Enter 19-year-old Tony Manero, a disco-god on the dance floor on Saturday nights. He works at a paint store, hangs out with his gang of underachievers, and still lives with his parents. When one of his friends gets beaten up, they take revenge on a rival gang without verifying the facts. When Tony's brother decides to quit the priesthood, and their mother blames Tony he immediately lashes out at her saying "There! You happy? Now you have two losers for sons." But family is family, and he sobbingly apologizes. There's also the requisite love triangle between Tony, Annette and Stephanie. Annette's love for Tony is unrequited. Tony's crush on Stephanie is frustrated by the fact Stephanie wants to move up in the world, while Tony remains an unsophisticated boy destined to remain in his social caste. What brings them together? Dance. Disco-dancing to be more precise.

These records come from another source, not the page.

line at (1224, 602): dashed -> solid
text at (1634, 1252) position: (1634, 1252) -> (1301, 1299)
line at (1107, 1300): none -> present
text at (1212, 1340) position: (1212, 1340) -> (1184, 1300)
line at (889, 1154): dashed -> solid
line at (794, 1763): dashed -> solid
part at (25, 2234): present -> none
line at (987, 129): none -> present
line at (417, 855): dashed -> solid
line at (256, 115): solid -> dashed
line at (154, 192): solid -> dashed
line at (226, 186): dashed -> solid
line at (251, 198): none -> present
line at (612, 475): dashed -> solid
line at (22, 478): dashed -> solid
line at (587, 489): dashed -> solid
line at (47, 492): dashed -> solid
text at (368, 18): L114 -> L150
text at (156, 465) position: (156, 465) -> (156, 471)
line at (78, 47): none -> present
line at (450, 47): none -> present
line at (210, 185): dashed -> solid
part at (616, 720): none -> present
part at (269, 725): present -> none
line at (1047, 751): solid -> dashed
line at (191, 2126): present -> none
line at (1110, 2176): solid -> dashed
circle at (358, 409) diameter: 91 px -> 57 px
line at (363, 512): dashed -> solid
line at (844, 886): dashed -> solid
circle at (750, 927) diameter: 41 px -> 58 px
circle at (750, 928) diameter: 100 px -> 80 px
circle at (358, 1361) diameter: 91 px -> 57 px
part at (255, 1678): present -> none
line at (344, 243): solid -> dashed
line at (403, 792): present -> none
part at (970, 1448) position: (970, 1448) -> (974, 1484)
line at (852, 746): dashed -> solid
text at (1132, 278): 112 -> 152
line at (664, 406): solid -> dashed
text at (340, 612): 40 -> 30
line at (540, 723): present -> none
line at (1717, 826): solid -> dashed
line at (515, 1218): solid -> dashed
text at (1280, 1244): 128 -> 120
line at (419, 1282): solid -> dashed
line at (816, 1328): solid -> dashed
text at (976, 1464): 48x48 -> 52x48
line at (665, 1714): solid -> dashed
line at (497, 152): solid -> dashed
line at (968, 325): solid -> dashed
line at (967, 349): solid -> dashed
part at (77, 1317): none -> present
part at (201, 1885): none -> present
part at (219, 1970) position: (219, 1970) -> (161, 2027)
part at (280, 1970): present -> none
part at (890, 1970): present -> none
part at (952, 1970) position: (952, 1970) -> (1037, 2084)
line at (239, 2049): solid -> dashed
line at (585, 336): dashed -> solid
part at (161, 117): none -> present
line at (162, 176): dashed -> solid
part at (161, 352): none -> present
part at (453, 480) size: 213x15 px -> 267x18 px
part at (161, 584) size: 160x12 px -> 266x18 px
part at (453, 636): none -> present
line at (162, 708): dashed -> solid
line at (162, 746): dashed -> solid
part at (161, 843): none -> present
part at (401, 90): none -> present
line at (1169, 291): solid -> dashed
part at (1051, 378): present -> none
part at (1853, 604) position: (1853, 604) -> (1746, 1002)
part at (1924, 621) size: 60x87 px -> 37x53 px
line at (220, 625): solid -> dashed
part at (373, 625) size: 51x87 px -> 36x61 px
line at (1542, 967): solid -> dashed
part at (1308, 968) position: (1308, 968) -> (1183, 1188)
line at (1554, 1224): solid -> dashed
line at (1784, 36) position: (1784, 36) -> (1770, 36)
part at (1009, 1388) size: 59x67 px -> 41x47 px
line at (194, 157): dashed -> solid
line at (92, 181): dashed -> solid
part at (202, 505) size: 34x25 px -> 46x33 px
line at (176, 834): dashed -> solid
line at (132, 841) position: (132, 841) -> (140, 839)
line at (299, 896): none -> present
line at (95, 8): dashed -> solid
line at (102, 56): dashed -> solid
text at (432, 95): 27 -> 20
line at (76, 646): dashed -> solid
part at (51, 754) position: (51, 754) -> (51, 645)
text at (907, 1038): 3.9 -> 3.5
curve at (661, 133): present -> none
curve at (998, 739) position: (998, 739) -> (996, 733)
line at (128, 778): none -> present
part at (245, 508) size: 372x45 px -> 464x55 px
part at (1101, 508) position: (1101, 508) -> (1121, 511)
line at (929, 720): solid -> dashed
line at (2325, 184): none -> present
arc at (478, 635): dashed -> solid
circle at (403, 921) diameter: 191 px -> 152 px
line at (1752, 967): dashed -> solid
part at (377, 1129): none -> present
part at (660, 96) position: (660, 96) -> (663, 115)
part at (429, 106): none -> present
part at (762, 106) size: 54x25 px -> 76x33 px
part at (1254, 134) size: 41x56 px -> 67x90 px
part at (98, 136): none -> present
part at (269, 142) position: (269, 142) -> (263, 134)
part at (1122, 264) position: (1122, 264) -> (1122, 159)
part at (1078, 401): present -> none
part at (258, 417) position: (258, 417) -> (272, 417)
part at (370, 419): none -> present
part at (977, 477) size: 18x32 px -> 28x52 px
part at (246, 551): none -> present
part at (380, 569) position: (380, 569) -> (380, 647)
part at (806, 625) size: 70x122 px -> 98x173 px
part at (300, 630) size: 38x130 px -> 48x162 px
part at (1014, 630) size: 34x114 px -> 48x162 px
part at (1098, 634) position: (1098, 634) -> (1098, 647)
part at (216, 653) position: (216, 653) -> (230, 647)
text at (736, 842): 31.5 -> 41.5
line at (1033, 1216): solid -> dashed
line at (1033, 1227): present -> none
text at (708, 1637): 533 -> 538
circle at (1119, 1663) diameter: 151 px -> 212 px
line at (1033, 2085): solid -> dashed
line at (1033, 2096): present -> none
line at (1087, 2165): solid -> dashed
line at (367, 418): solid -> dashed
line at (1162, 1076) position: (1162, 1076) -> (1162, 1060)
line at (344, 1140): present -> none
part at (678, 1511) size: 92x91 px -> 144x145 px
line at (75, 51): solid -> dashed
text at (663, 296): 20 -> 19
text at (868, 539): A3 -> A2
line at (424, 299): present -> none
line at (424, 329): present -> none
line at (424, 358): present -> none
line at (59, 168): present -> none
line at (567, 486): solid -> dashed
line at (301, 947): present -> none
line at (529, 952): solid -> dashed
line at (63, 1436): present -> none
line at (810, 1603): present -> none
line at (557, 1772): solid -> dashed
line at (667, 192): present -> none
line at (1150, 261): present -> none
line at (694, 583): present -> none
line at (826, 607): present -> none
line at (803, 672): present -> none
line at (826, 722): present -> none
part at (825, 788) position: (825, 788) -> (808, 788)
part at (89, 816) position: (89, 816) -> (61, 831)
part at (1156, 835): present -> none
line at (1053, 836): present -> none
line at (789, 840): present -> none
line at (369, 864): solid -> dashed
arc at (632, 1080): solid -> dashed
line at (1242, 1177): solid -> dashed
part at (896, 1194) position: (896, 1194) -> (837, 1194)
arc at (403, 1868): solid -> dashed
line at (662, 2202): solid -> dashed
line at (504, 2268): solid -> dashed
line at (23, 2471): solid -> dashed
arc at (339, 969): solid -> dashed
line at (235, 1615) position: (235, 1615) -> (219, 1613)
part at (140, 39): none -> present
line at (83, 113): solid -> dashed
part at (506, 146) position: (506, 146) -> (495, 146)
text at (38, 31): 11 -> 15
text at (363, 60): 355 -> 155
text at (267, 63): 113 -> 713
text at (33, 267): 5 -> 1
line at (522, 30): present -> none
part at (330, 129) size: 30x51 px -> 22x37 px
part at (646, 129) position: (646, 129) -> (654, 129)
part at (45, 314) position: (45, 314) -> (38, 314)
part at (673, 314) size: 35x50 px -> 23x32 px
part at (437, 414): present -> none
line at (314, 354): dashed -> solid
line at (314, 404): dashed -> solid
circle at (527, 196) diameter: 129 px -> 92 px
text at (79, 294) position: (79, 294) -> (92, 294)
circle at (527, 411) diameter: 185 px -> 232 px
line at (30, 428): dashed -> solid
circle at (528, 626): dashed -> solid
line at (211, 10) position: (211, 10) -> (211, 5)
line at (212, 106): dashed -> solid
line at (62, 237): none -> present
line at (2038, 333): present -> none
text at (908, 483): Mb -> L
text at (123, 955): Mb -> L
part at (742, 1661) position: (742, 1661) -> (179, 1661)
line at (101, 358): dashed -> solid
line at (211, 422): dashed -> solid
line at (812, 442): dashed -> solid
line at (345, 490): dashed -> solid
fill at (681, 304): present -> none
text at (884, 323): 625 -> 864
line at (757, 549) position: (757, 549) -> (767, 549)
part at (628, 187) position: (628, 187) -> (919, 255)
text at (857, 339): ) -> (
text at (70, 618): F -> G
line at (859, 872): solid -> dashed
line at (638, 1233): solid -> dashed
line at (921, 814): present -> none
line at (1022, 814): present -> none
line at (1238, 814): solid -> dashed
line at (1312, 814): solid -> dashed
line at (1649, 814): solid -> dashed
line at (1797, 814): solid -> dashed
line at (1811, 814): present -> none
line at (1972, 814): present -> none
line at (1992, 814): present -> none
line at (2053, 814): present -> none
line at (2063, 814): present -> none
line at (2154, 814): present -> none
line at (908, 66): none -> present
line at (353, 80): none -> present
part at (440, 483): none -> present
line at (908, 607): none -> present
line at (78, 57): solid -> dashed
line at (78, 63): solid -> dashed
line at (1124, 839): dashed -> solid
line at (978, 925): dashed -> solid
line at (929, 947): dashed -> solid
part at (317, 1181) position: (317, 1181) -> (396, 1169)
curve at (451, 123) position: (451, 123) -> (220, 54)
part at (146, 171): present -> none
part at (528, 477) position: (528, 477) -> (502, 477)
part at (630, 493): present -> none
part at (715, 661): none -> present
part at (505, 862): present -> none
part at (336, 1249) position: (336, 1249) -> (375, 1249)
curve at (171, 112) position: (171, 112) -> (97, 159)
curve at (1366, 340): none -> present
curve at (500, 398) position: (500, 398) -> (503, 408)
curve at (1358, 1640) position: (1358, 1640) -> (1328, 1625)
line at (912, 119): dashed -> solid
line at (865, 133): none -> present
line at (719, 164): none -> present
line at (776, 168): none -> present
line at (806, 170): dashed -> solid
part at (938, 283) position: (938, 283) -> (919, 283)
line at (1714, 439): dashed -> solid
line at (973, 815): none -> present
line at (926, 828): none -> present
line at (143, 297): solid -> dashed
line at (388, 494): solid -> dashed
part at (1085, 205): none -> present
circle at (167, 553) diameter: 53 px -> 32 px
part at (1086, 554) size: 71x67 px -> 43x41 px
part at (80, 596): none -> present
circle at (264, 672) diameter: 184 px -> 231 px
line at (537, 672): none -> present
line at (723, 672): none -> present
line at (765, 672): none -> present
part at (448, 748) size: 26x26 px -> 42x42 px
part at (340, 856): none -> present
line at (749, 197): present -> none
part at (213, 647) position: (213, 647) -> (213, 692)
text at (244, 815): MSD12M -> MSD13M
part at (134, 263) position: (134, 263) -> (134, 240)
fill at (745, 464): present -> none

This film is probably what created the genre of dance movies like "Strictly Ballroom" and the Japanese "Shall We Dance." In all these films, the dance floor becomes a world of its own. A world far away and far different from the chaos that surrounds our protagonists' daily lives. On the dance floor, there is no social ladder to climb, no enemies to beat up, no worries to weigh them down. Yet at the same time, it isn't the real world. And it only exists between 5 minute intervals of song.
In the real world, people look up to Tony.